# TASK DIRECTIONS
Line by line, transcribe all of the entries exactly.

DATA START

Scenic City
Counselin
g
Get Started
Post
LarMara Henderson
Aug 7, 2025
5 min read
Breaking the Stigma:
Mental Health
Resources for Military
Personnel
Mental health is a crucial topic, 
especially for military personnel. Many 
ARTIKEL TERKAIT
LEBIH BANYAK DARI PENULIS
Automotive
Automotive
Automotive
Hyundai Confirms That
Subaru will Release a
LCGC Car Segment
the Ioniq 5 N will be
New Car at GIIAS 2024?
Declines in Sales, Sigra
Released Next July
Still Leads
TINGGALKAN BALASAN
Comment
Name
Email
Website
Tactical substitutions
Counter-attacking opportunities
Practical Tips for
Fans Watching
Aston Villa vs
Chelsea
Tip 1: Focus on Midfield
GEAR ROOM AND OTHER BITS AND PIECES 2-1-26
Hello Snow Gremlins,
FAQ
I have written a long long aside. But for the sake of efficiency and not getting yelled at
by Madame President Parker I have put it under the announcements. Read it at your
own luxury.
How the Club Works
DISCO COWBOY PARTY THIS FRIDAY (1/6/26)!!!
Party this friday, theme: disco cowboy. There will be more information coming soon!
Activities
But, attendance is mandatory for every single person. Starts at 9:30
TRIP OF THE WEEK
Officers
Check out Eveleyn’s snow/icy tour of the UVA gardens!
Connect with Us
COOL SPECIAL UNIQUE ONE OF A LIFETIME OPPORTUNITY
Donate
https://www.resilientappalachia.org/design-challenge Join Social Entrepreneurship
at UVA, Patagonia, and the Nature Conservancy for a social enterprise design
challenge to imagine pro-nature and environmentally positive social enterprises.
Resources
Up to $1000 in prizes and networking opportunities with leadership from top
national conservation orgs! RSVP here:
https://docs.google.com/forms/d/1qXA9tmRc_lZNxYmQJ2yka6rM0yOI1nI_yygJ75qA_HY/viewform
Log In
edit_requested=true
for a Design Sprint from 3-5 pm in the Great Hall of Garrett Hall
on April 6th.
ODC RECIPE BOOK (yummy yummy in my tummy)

DATA END

# RESPONSE BELOW
Scenic City
Counselin
g
Get Started
Post
LarMara Henderson
Aug 7, 2025
5 min read
Breaking the Stigma:
Mental Health
Resources for Military
Personnel
Mental health is a crucial topic, 
especially for military personnel. Many 
ARTIKEL TERKAIT
LEBIH BANYAK DARI PENULIS
Automotive
Automotive
Automotive
Hyundai Confirms That
Subaru will Release a
LCGC Car Segment
the Ioniq 5 N will be
New Car at GIIAS 2024?
Declines in Sales, Sigra
Released Next July
Still Leads
TINGGALKAN BALASAN
Comment
Name
Email
Website
Tactical substitutions
Counter-attacking opportunities
Practical Tips for
Fans Watching
Aston Villa vs
Chelsea
Tip 1: Focus on Midfield
GEAR ROOM AND OTHER BITS AND PIECES 2-1-26
Hello Snow Gremlins,
FAQ
I have written a long long aside. But for the sake of efficiency and not getting yelled at
by Madame President Parker I have put it under the announcements. Read it at your
own luxury.
How the Club Works
DISCO COWBOY PARTY THIS FRIDAY (1/6/26)!!!
Party this friday, theme: disco cowboy. There will be more information coming soon!
Activities
But, attendance is mandatory for every single person. Starts at 9:30
TRIP OF THE WEEK
Officers
Check out Eveleyn’s snow/icy tour of the UVA gardens!
Connect with Us
COOL SPECIAL UNIQUE ONE OF A LIFETIME OPPORTUNITY
Donate
https://www.resilientappalachia.org/design-challenge Join Social Entrepreneurship
at UVA, Patagonia, and the Nature Conservancy for a social enterprise design
challenge to imagine pro-nature and environmentally positive social enterprises.
Resources
Up to $1000 in prizes and networking opportunities with leadership from top
national conservation orgs! RSVP here:
https://docs.google.com/forms/d/1qXA9tmRc_lZNxYmQJ2yka6rM0yOI1nI_yygJ75qA_HY/viewform
Log In
edit_requested=true
for a Design Sprint from 3-5 pm in the Great Hall of Garrett Hall
on April 6th.
ODC RECIPE BOOK (yummy yummy in my tummy)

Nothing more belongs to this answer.